Georgia Tech is hoping Aspire will be able to continue a success story that associate athletics director Wayne Hogan and Aspire GM Fagan were eager to tell during a presentation in mid-June at the College Athletic Business Management Association convention in Orlando.

Standing before a packed meeting room, Hogan explained the humbling experience that led the school to hire Aspire, and Fagan discussed how its system works.

Coming to Georgia Tech in 2006, Hogan said he figured selling the Yellow Jackets in a huge metropolitan area “ought to be a piece of cake. If I can’t do this, I’m in the wrong business.”

Three years later — surrounded by the economic slowdown, four pro teams in Atlanta and the University of Georgia in nearby Athens — Hogan “out of desperation” met with Aspire CEO Bernie Mullin, who had formed his firm after working as an executive in college sports and with teams in the NHLNBA and Major League Baseball.

Hogan said Mullin told him, “Take everything you’ve done and throw it in the trash can.”

The school hired Aspire, paid roughly $300,000 in upfront and setup costs, then waited for weekly sales reports from the room in Georgia Tech’s offices that Aspire calls its Fan Relation Management Center.

Fagan explained the setup: 12 to 14 full-time staffers working on commission, each making 80 to 100 phone calls a day from a database of Georgia Tech-connected names in a wide-open space under the supervision of a manager. Get potential customers to talk about their love of the Yellow Jackets. Seek referrals and new leads. Above all, make sales — and get psyched about making sales. Every time a staffer makes a sale, they ring a bell. Staffers who don’t ring the bell enough get fired.

Even with Aspire, Georgia Tech’s football season-ticket sales have decreased from 26,308 in 2009 to 22,848 so far in 2011, Hogan says.

However, because the firm seeks only new sales — not renewals — it has “turned what would have been a monumental decline into a moderate decline,” Hogan says. So while Georgia Tech has handed Aspire $900,000 of the $2.7 million in gross sales the firm has generated, it recently extended the deal through December 2013.

“We understand that outsourcing is not the only option” for ticket-selling, Fagan said in an interview.

“If you can do it in-house, we encourage you to do it in-house. But not everybody can. (Schools) don’t have the core competency or the expertise to build it, and many schools can’t pay commissions to their sales consultants because of university rules. They don’t have the flexibility and the nimbleness to hire and fire quite like we can in the private sector.”

But what schools may give up in those areas by staying in-house with sales, they gain in control of the operation and personnel. Florida State and Kansas State, located in markets not nearly as competitive as Georgia Tech’s, have launched smaller-scale sales operations of their own. Each school cites oversight as a reason they have kept things in-house.

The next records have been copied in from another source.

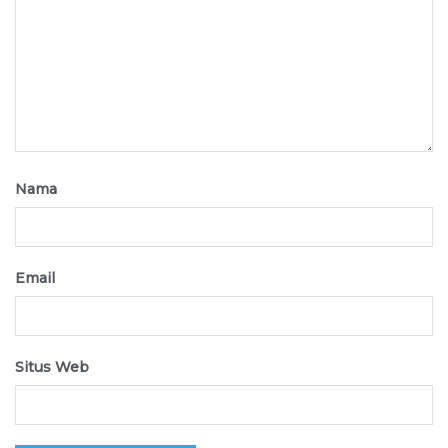
Nama
Email
Situs Web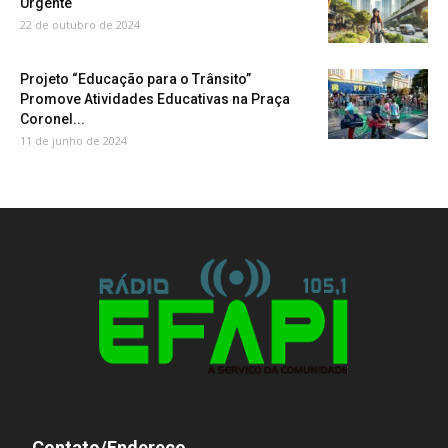
Urgente
22 de outubro de 2024
Projeto “Educação para o Trânsito”
Promove Atividades Educativas na Praça
Coronel...
11 de junho de 2024
Contato/Endereço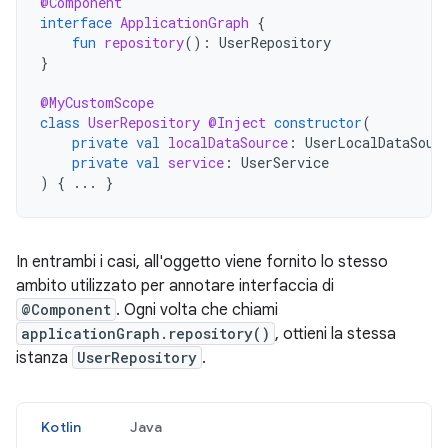
@Component
interface
ApplicationGraph
{
fun
repository
():
UserRepository
}
@MyCustomScope
class
UserRepository
@Inject
constructor
(
private
val
localDataSource
:
UserLocalDataSour
private
val
service
:
UserService
)
{
...
}
In entrambi i casi, all'oggetto viene fornito lo stesso
ambito utilizzato per annotare interfaccia di
@Component
. Ogni volta che chiami
applicationGraph.repository()
, ottieni la stessa
istanza
UserRepository
.
Kotlin
Java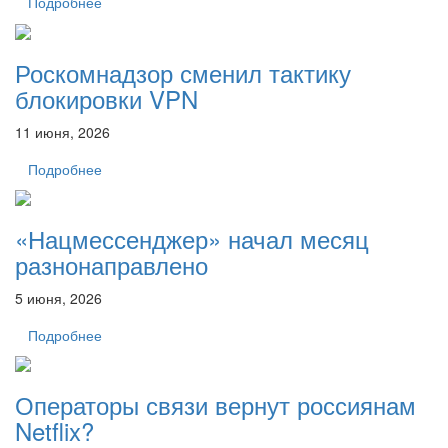
Подробнее
Роскомнадзор сменил тактику
блокировки VPN
11 июня, 2026
Подробнее
«Нацмессенджер» начал месяц
разнонаправлено
5 июня, 2026
Подробнее
Операторы связи вернут россиянам
Netflix?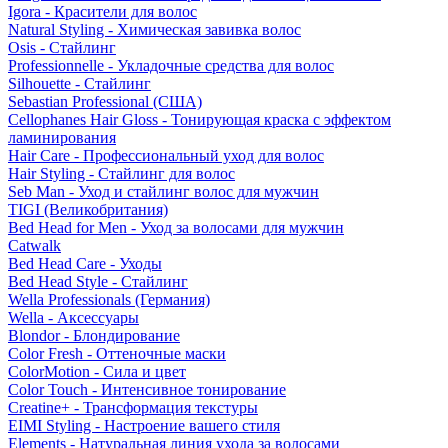
Igora - Красители для волос
Natural Styling - Химическая завивка волос
Osis - Стайлинг
Professionnelle - Укладочные средства для волос
Silhouette - Стайлинг
Sebastian Professional (США)
Cellophanes Hair Gloss - Тонирующая краска с эффектом
ламинирования
Hair Care - Профессиональный уход для волос
Hair Styling - Стайлинг для волос
Seb Man - Уход и стайлинг волос для мужчин
TIGI (Великобритания)
Bed Head for Men - Уход за волосами для мужчин
Catwalk
Bed Head Care - Уходы
Bed Head Style - Стайлинг
Wella Professionals (Германия)
Wella - Аксессуары
Blondor - Блондирование
Color Fresh - Оттеночные маски
ColorMotion - Сила и цвет
Color Touch - Интенсивное тонирование
Creatine+ - Трансформация текстуры
EIMI Styling - Настроение вашего стиля
Elements - Натуральная линия ухода за волосами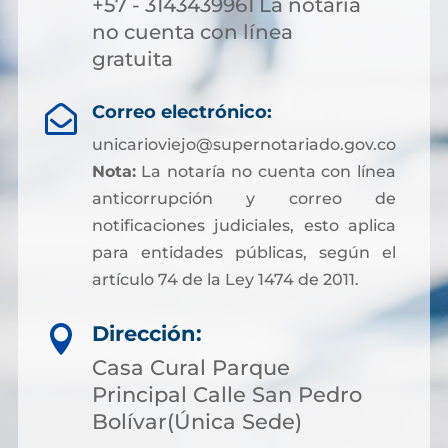
+57 - 3143439961 La notaria
no cuenta con línea
gratuita
Correo electrónico:

unicarioviejo@supernotariado.gov.co
Nota:
La notaría no cuenta con línea
anticorrupción y correo de
notificaciones judiciales, esto aplica
para entidades públicas, según el
artículo 74 de la Ley 1474 de 2011.
Dirección:

Casa Cural Parque
Principal Calle San Pedro
Bolívar(Única Sede)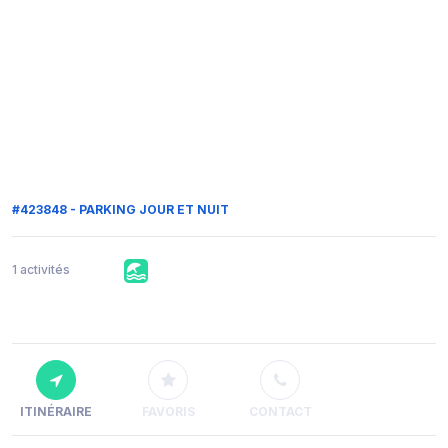
#423848 - PARKING JOUR ET NUIT
1 activités
ITINÉRAIRE
FAVORIS
CONTACT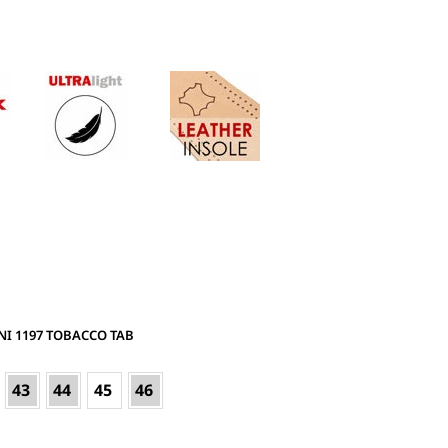
I 1197 TOBACCO TAB
43
44
45
46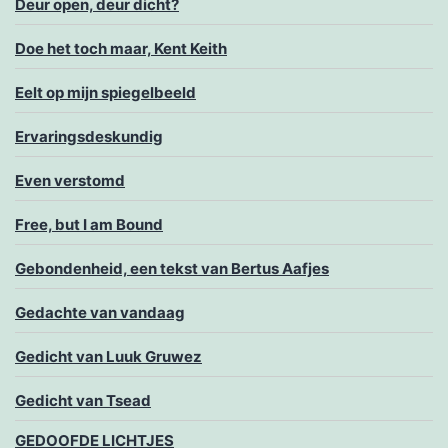
Deur open, deur dicht?
Doe het toch maar, Kent Keith
Eelt op mijn spiegelbeeld
Ervaringsdeskundig
Even verstomd
Free, but I am Bound
Gebondenheid, een tekst van Bertus Aafjes
Gedachte van vandaag
Gedicht van Luuk Gruwez
Gedicht van Tsead
GEDOOFDE LICHTJES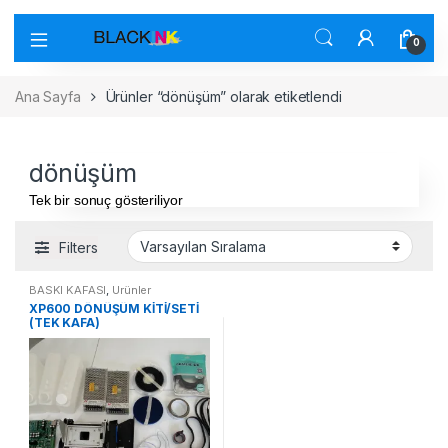
0
Ana Sayfa
Ürünler “dönüşüm” olarak etiketlendi
dönüşüm
Tek bir sonuç gösteriliyor
Filters
BASKI KAFASI
,
Ürünler
XP600 DÖNÜŞÜM KİTİ/SETİ
(TEK KAFA)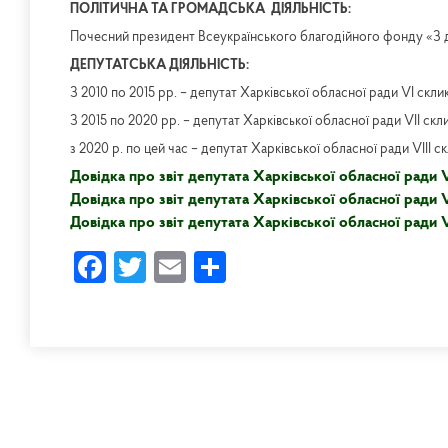
ПОЛІТИЧНА ТА ГРОМАДСЬКА ДІЯЛЬНІСТЬ:
Почесний президент Всеукраїнського благодійного фонду «З
ДЕПУТАТСЬКА ДІЯЛЬНІСТЬ:
З 2010 по 2015 рр. – депутат Харківської обласної ради VI скли
З 2015 по 2020 рр. – депутат Харківської обласної ради VII скл
з 2020 р. по цей час – депутат Харківської обласної ради VIII с
Довідка про звіт депутата Харківської обласної ради 
Довідка про звіт депутата Харківської обласної ради 
Довідка про звіт депутата Харківської обласної ради 
Facebook
Twitter
Email
Share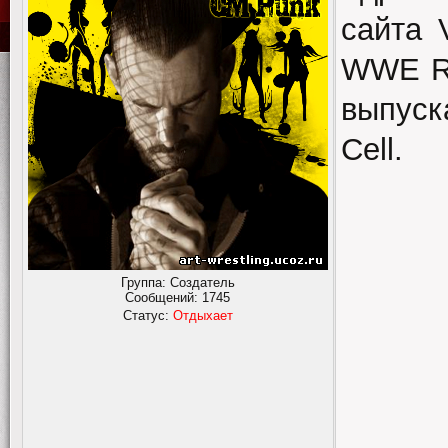
сайта 
WWE Ra
выпуск
Cell.
Группа: Создатель
Сообщений:
1745
Статус:
Отдыхает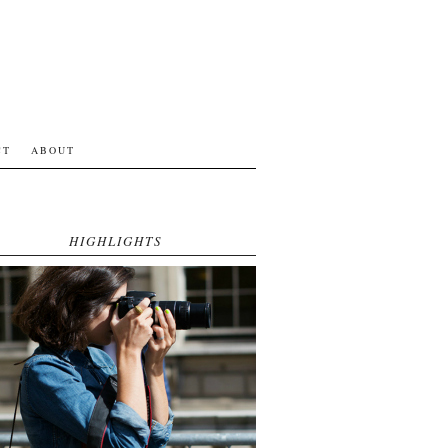
CT
ABOUT
HIGHLIGHTS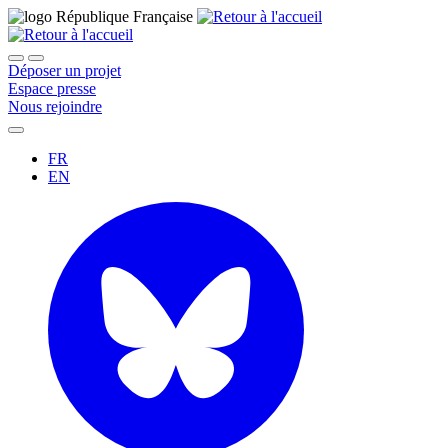
Déposer un projet
Espace presse
Nous rejoindre
FR
EN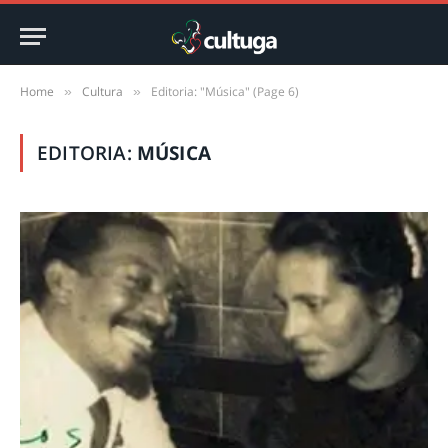
Home
Cultura
Editoria: "Música" (Page 6)
»
»
EDITORIA:
MÚSICA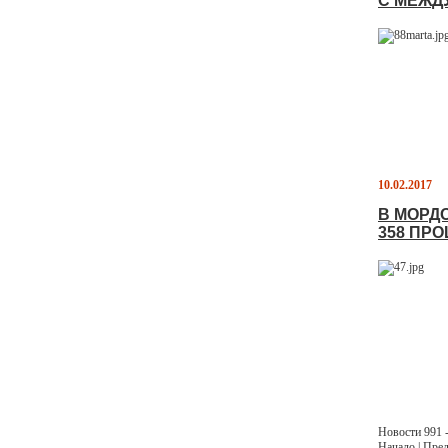
С МЕЖД
10.02.2017
В МОРД
358 ПРО
Новости 991 -
Начало
|
Пред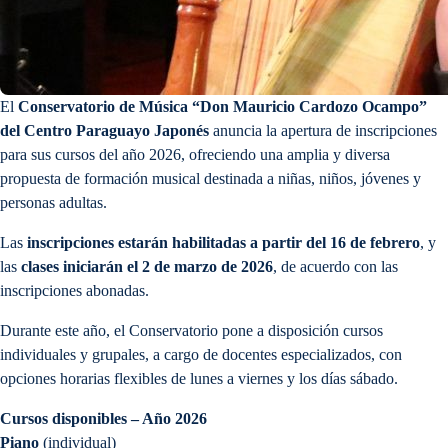
El
Conservatorio de Música “Don Mauricio Cardozo Ocampo”
del Centro Paraguayo Japonés
anuncia la apertura de inscripciones
para sus cursos del año 2026, ofreciendo una amplia y diversa
propuesta de formación musical destinada a niñas, niños, jóvenes y
personas adultas.
Las
inscripciones estarán habilitadas a partir del 16 de febrero
, y
las
clases iniciarán el 2 de marzo de 2026
, de acuerdo con las
inscripciones abonadas.
Durante este año, el Conservatorio pone a disposición cursos
individuales y grupales, a cargo de docentes especializados, con
opciones horarias flexibles de lunes a viernes y los días sábado.
Cursos disponibles – Año 2026
Piano
(individual)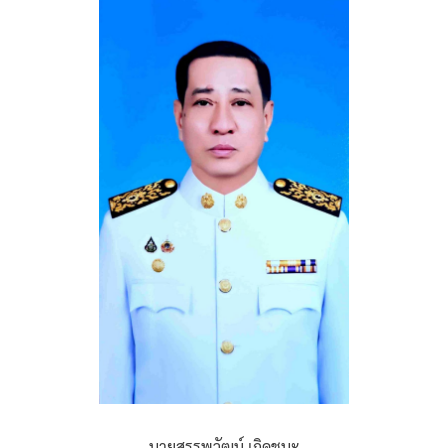
นายสรรพวัฒน์ เกิดชนะ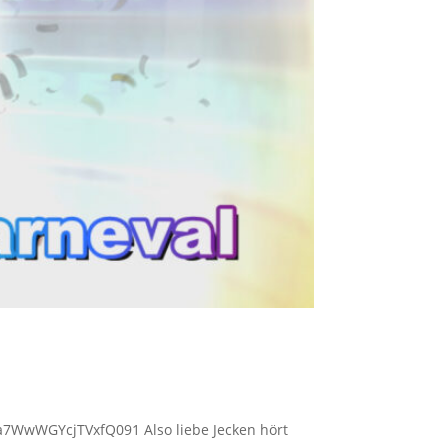
Ap8a7WwWGYcjTVxfQ091 Also liebe Jecken hört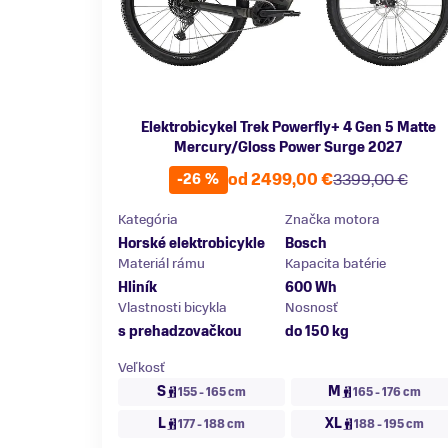
Elektrobicykel Trek Powerfly+ 4 Gen 5 Matte
Mercury/Gloss Power Surge 2027
od 2499,00 €
3399,00 €
-26 %
Kategória
Značka motora
Horské elektrobicykle
Bosch
Materiál rámu
Kapacita batérie
Hliník
600 Wh
Vlastnosti bicykla
Nosnosť
s prehadzovačkou
do 150 kg
Veľkosť
S
M
155 - 165 cm
165 - 176 cm
L
XL
177 - 188 cm
188 - 195 cm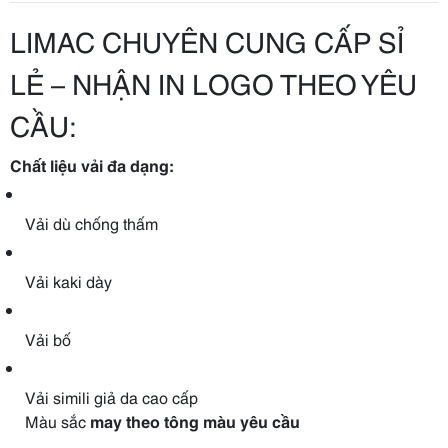
LIMAC CHUYÊN CUNG CẤP SỈ
LẺ – NHẬN IN LOGO THEO YÊU
CẦU:
Chất liệu vải đa dạng:
Vải dù chống thấm
Vải kaki dày
Vải bố
Vải simili giả da cao cấp
Màu sắc
may theo tông màu yêu cầu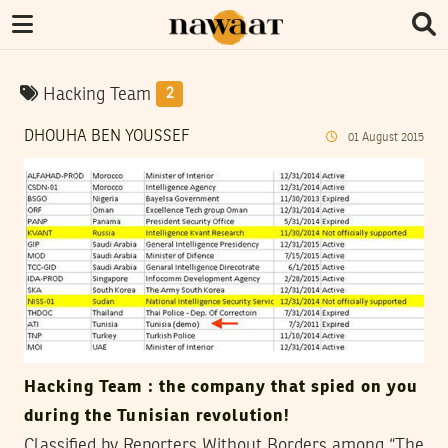
Hacking Team
2
DHOUHA BEN YOUSSEF
01
August
2015
Hacking Team : the company that spied on you
during the Tunisian revolution!
Classified by Reporters Without Borders among “The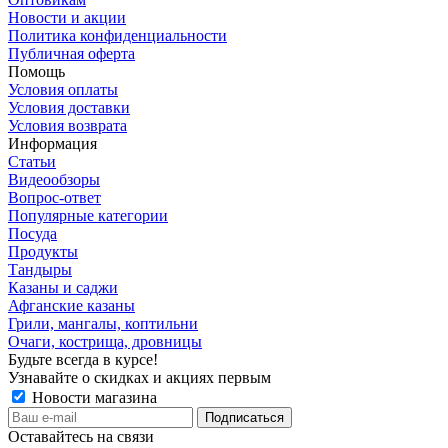
Новости и акции
Политика конфиденциальности
Публичная оферта
Помощь
Условия оплаты
Условия доставки
Условия возврата
Информация
Статьи
Видеообзоры
Вопрос-ответ
Популярные категории
Посуда
Продукты
Тандыры
Казаны и саджи
Афганские казаны
Грили, мангалы, коптильни
Очаги, кострища, дровницы
Будьте всегда в курсе!
Узнавайте о скидках и акциях первым
Новости магазина
Оставайтесь на связи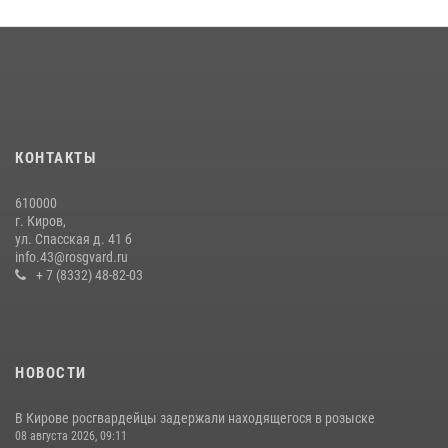
В Слободском росгвардейцы задержали подозреваемых в
хулиганстве
20 июля 2026, 08:16
В Кирове и Кирово-Чепецке росгвардейцы задержали
подозреваемых в хулиганстве
КОНТАКТЫ
19 июля 2026, 07:00
610000
Кировские росгвардейцы задержали неоднократно судимую
г. Киров,
гражданку, подозреваемую в краже
ул. Спасская д. 41 б
info.43@rosgvard.ru
21 июля 2026, 08:20
+ 7 (8332) 48-82-03
НОВОСТИ
В Кирове росгвардейцы задержали находящегося в розыске
08 августа 2026, 09:11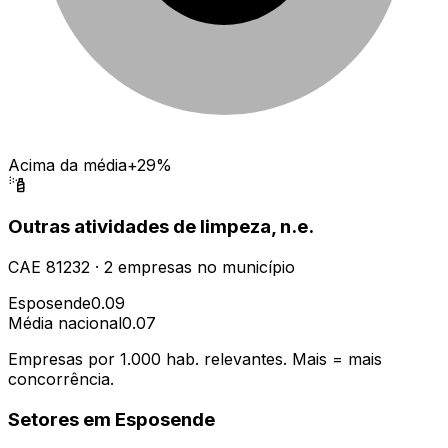
Acima da média
+29%
Outras atividades de limpeza, n.e.
CAE
81232
·
2
empresas
no município
Esposende
0.09
Média nacional
0.07
Empresas por 1.000 hab. relevantes. Mais = mais
concorrência.
Setores em
Esposende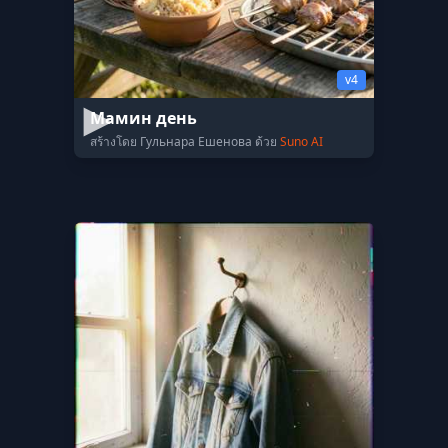
v4
Мамин день
สร้างโดย Гульнара Ешенова ด้วย
Suno AI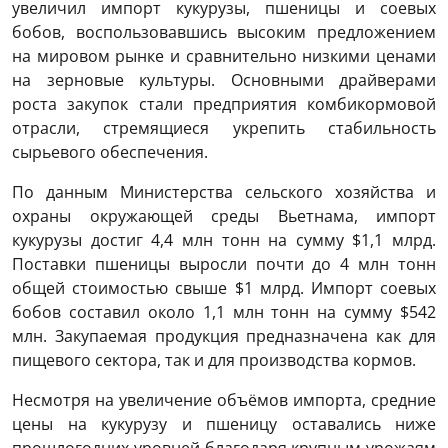
увеличил импорт кукурузы, пшеницы и соевых
бобов, воспользовавшись высоким предложением
на мировом рынке и сравнительно низкими ценами
на зерновые культуры. Основными драйверами
роста закупок стали предприятия комбикормовой
отрасли, стремящиеся укрепить стабильность
сырьевого обеспечения.
По данным Министерства сельского хозяйства и
охраны окружающей среды Вьетнама, импорт
кукурузы достиг 4,4 млн тонн на сумму $1,1 млрд.
Поставки пшеницы выросли почти до 4 млн тонн
общей стоимостью свыше $1 млрд. Импорт соевых
бобов составил около 1,1 млн тонн на сумму $542
млн. Закупаемая продукция предназначена как для
пищевого сектора, так и для производства кормов.
Несмотря на увеличение объёмов импорта, средние
цены на кукурузу и пшеницу оставались ниже
прошлогодних уровней благодаря крупным урожаям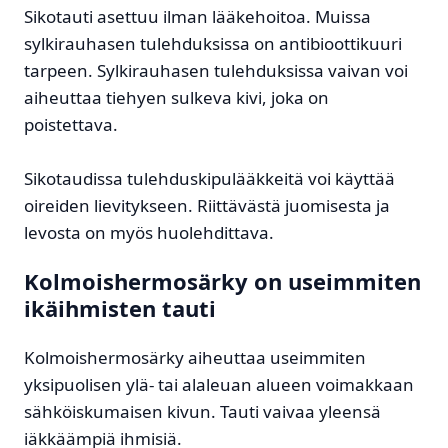
Sikotauti asettuu ilman lääkehoitoa. Muissa
sylkirauhasen tulehduksissa on antibioottikuuri
tarpeen. Sylkirauhasen tulehduksissa vaivan voi
aiheuttaa tiehyen sulkeva kivi, joka on
poistettava.
Sikotaudissa tulehduskipulääkkeitä voi käyttää
oireiden lievitykseen. Riittävästä juomisesta ja
levosta on myös huolehdittava.
Kolmoishermosärky on useimmiten
ikäihmisten tauti
Kolmoishermosärky aiheuttaa useimmiten
yksipuolisen ylä- tai alaleuan alueen voimakkaan
sähköiskumaisen kivun. Tauti vaivaa yleensä
iäkkäämpiä ihmisiä.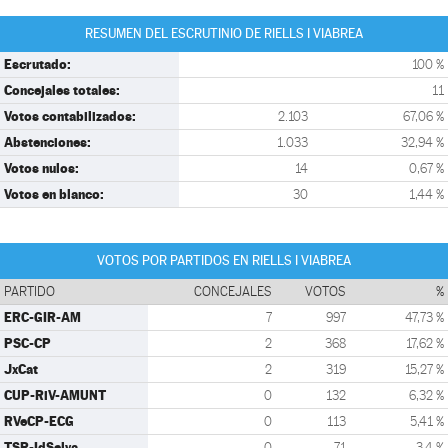
RESUMEN DEL ESCRUTINIO DE RIELLS I VIABREA
Escrutado:
100 %
Concejales totales:
11
Votos contabilizados:
2.103
67,06 %
Abstenciones:
1.033
32,94 %
Votos nulos:
14
0,67 %
Votos en blanco:
30
1,44 %
VOTOS POR PARTIDOS EN RIELLS I VIABREA
PARTIDO
CONCEJALES
VOTOS
%
ERC-GIR-AM
7
997
47,73 %
PSC-CP
2
368
17,62 %
JxCat
2
319
15,27 %
CUP-RiV-AMUNT
0
132
6,32 %
RVeCP-ECG
0
113
5,41 %
TSR-IdSelva
0
71
3,4 %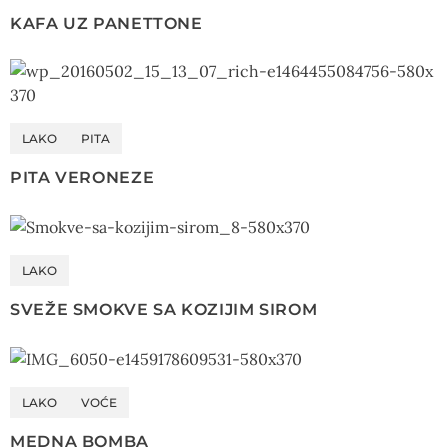
KAFA UZ PANETTONE
LAKO
PITA
PITA VERONEZE
LAKO
SVEŽE SMOKVE SA KOZIJIM SIROM
LAKO
VOĆE
MEDNA BOMBA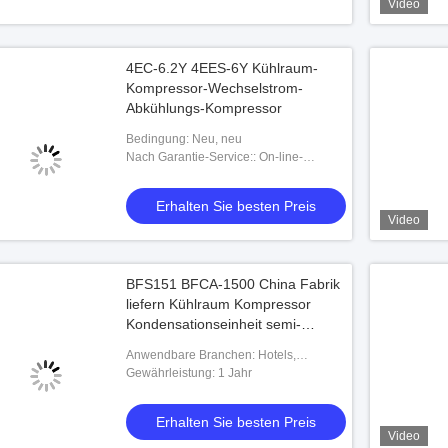
Video
4EC-6.2Y 4EES-6Y Kühlraum-
Kompressor-Wechselstrom-
Abkühlungs-Kompressor
Bedingung: Neu, neu
Nach Garantie-Service:: On-line-
Unterstützung
Erhalten Sie besten Preis
Video
BFS151 BFCA-1500 China Fabrik
liefern Kühlraum Kompressor
Kondensationseinheit semi-
hermetische 15hp
Anwendbare Branchen: Hotels,
Kühlkompressor
Kleidergeschäfte, Baumaterial-
Gewährleistung: 1 Jahr
Geschäfte, Maschinerie-
Reparaturwerkstätten,
Erhalten Sie besten Preis
Produktionsanlage
Video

“We didn’t want a team in a war room not involved with our own operational process,” says Ben Zierden, Florida State assistant athletics director for ticket sales and operations. “We still have that element of control. (The sales staffers) are right there in the office. They’re part of our daily meetings.”

Zierden said there was some “tension” among athletic department employees because sales staffers are paid through the athletic booster club, have low base salaries but have the possibility of high commission earnings, “but in every other way are the same as athletic department employees.”

“It is touchy,” Zierden says.

For Kansas State, it was a matter of “accountability,” assistant athletics director for business Stacy Martin says. The school “is responsible for what that (sales) person’s doing and saying and selling. They’re responsible to know the (NCAA’s) rules, they’re responsible for the privacy acts that everybody has, and we wanted for that person to be a part of our educational and monitoring program.”

But Martin says the in-house employees are “on a dedicated sales structure every day. … They’re pushing. Pushing, pushing, pushing.”

When Florida State’s six-person staff succeeds, Zierden says, they celebrate Seminoles style: They play a recording of the school’s ubiquitous war chant.